We always finished on cracked corn. Quickest way to put on fat on the animal. One time someone did not shut the door to the feed shed securely and I was walking home from school and noticed the steer's head in the door. Did not think anything of it as it was probably grandpa out there. Well after getting to the house I found out that they were not home and that sucker had eaten an 80 lb bag of cracked corn.

BTW anyone notice that feed is now 50 lb bags instead of 80 like they used to be?


----------



## *Andi (Nov 8, 2009)

cnsper said:


> BTW anyone notice that feed is now 50 lb bags instead of 80 like they used to be?

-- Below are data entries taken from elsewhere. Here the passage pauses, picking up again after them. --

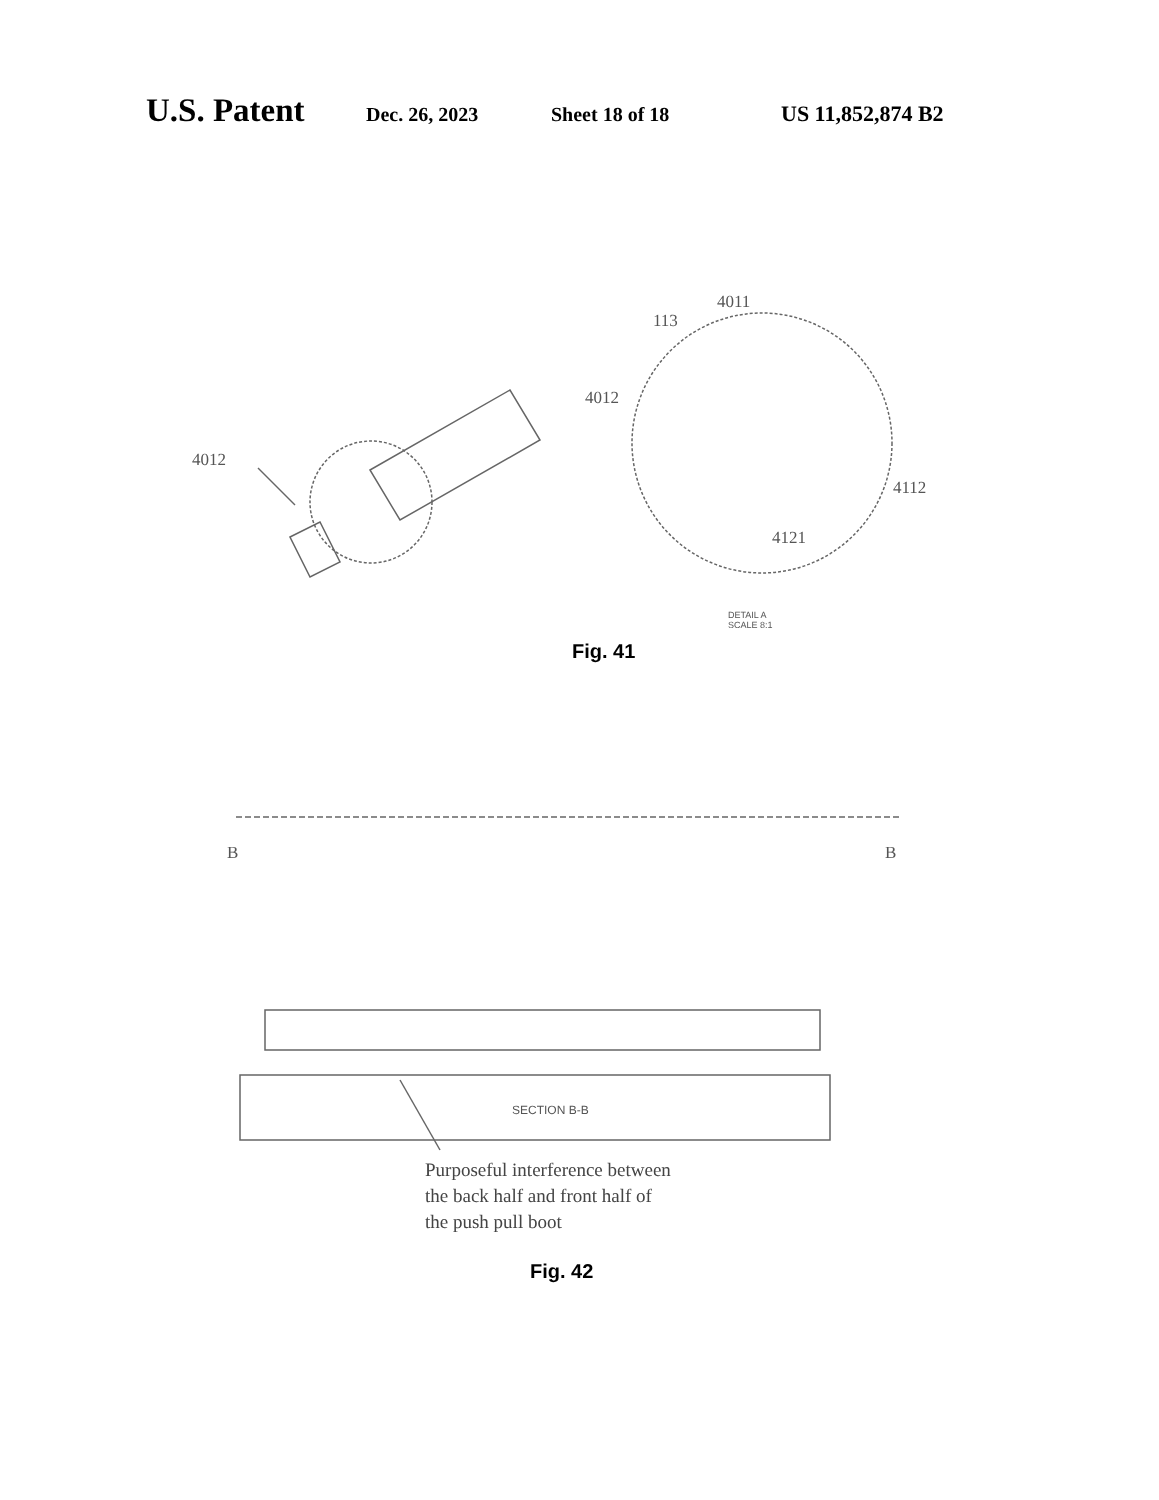U.S. Patent
Dec. 26, 2023 Sheet 18 of 18 US 11,852,874 B2
4011
113
4012
4012
4112
4121
DETAIL A
SCALE 8:1
Fig. 41
B B
SECTION B-B
Purposeful interference between
the back half and front half of
the push pull boot
Fig. 42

Did you not hear ... you may hurt yourself... :sssh:


----------



## VUnder (Sep 1, 2011)

I'm having beef neckbone soup tonight. Make sure you keep all of it. The tail makes some good oxtail soup too. Where you going to put all that meat? It will be lots of meat. Even a yearling is a lot of meat to find a place to put. Plus, if you jerked it, that would take a while unless you had a rack big enough. Having a few deer to do at once is a good bit to do, and that isn't nothing like doing a beef. But, if you keep all of it, those leg bones make good soups too. Just plan on eating a bunch of home cooking for a while because you will have aplenty. Not trying to damper things at all, just helping with the back end of things, because no use in killing it if you don't have a place to put it.


----------



## *Andi (Nov 8, 2009)

Marcus said:


> You want to be real careful around Jersey bulls. They're mean. When I was much younger, we had a guy in our area get killed by one in a pen.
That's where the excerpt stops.